TASK BRIEF. Images do not belong in the copy. Set down all the entries exactly.

BEGIN DATA FOR THIS EXERCISE

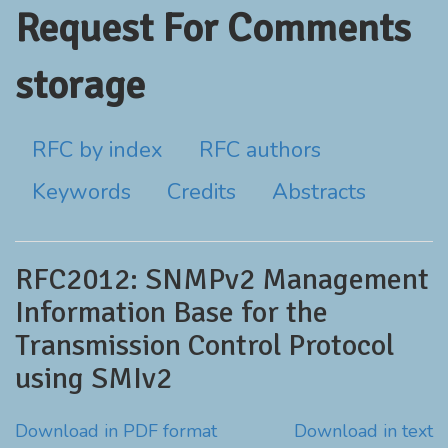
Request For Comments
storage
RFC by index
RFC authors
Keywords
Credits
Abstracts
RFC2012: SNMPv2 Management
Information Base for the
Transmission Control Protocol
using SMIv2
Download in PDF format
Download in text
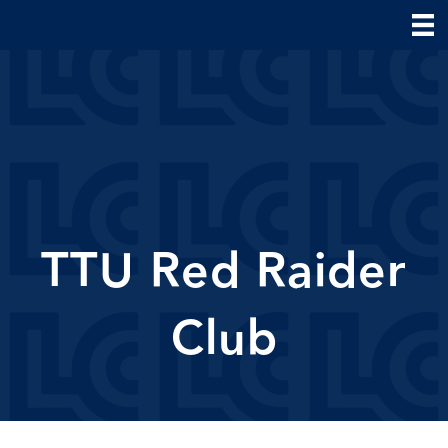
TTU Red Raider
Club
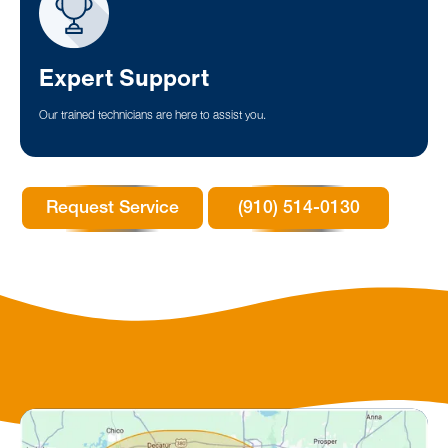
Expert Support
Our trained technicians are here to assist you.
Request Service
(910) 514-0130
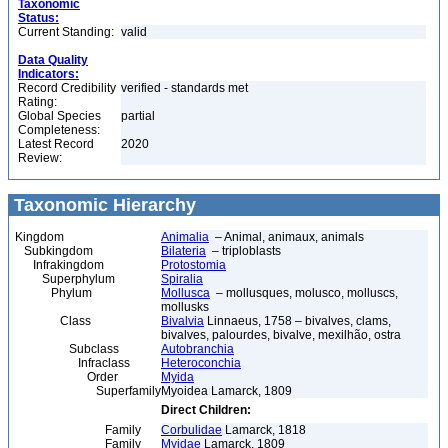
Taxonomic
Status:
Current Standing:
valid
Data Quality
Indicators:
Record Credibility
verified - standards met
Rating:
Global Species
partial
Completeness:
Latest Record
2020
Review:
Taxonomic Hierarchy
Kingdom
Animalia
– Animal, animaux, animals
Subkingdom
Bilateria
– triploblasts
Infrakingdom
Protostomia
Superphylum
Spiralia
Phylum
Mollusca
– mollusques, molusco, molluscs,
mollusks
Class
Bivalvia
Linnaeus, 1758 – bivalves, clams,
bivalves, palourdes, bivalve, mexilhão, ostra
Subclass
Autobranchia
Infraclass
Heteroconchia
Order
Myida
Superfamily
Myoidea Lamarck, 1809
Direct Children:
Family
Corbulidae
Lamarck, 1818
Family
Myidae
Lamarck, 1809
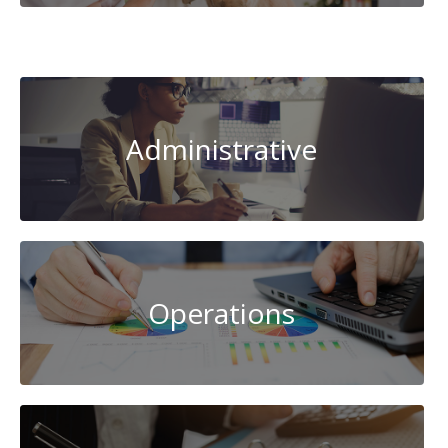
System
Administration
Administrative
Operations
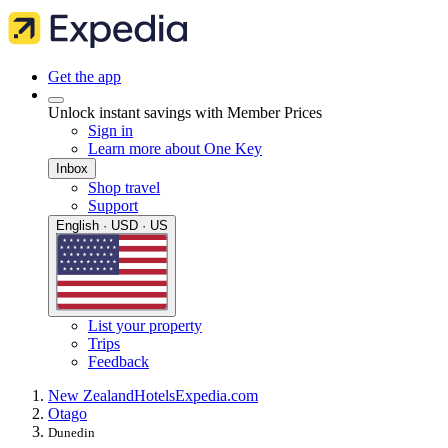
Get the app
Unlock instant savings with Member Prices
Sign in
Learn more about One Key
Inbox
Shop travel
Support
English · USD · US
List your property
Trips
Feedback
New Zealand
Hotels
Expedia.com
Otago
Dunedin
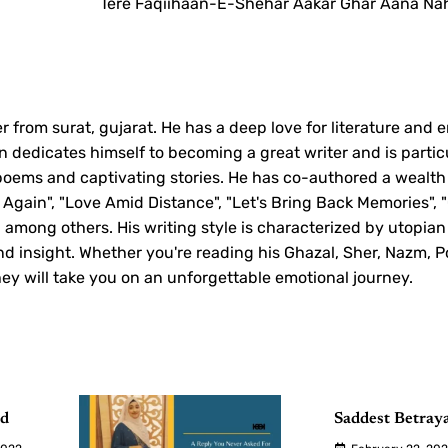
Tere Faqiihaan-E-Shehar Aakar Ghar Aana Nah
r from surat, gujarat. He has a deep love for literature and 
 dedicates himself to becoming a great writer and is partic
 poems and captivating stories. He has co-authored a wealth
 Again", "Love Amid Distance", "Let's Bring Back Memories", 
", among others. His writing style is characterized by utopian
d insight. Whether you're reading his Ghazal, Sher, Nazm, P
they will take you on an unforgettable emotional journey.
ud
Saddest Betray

END DATA FOR THIS EXERCISE

EXERCISE RESPONSE.
Request For Comments
storage
RFC by index
RFC authors
Keywords
Credits
Abstracts
RFC2012: SNMPv2 Management
Information Base for the
Transmission Control Protocol
using SMIv2
Download in PDF format
Download in text
TTU Red Raider
Club
Expert Support
Our trained technicians are here to assist you.
Request Service
(910) 514-0130
Taxonomic
Status:
Current Standing:
valid
Data Quality
Indicators:
Record Credibility
verified - standards met
Rating:
Global Species
partial
Completeness:
Latest Record
2020
Review:
Taxonomic Hierarchy
Kingdom
Animalia
– Animal, animaux, animals
Subkingdom
Bilateria
– triploblasts
Infrakingdom
Protostomia
Superphylum
Spiralia
Phylum
Mollusca
– mollusques, molusco, molluscs,
mollusks
Class
Bivalvia
Linnaeus, 1758 – bivalves, clams,
bivalves, palourdes, bivalve, mexilhão, ostra
Subclass
Autobranchia
Infraclass
Heteroconchia
Order
Myida
Superfamily
Myoidea Lamarck, 1809
Direct Children:
Family
Corbulidae
Lamarck, 1818
Family
Myidae
Lamarck, 1809
System
Administration
Administrative
Operations
Get the app
Unlock instant savings with Member Prices
Sign in
Learn more about One Key
Inbox
Shop travel
Support
English · USD · US
List your property
Trips
Feedback
New Zealand
Hotels
Expedia.com
Otago
Dunedin
Tere Faqiihaan-E-Shehar Aakar Ghar Aana Nah
r from surat, gujarat. He has a deep love for literature and 
 dedicates himself to becoming a great writer and is partic
 poems and captivating stories. He has co-authored a wealth
 Again", "Love Amid Distance", "Let's Bring Back Memories", 
", among others. His writing style is characterized by utopian
d insight. Whether you're reading his Ghazal, Sher, Nazm, P
they will take you on an unforgettable emotional journey.
ud
Saddest Betray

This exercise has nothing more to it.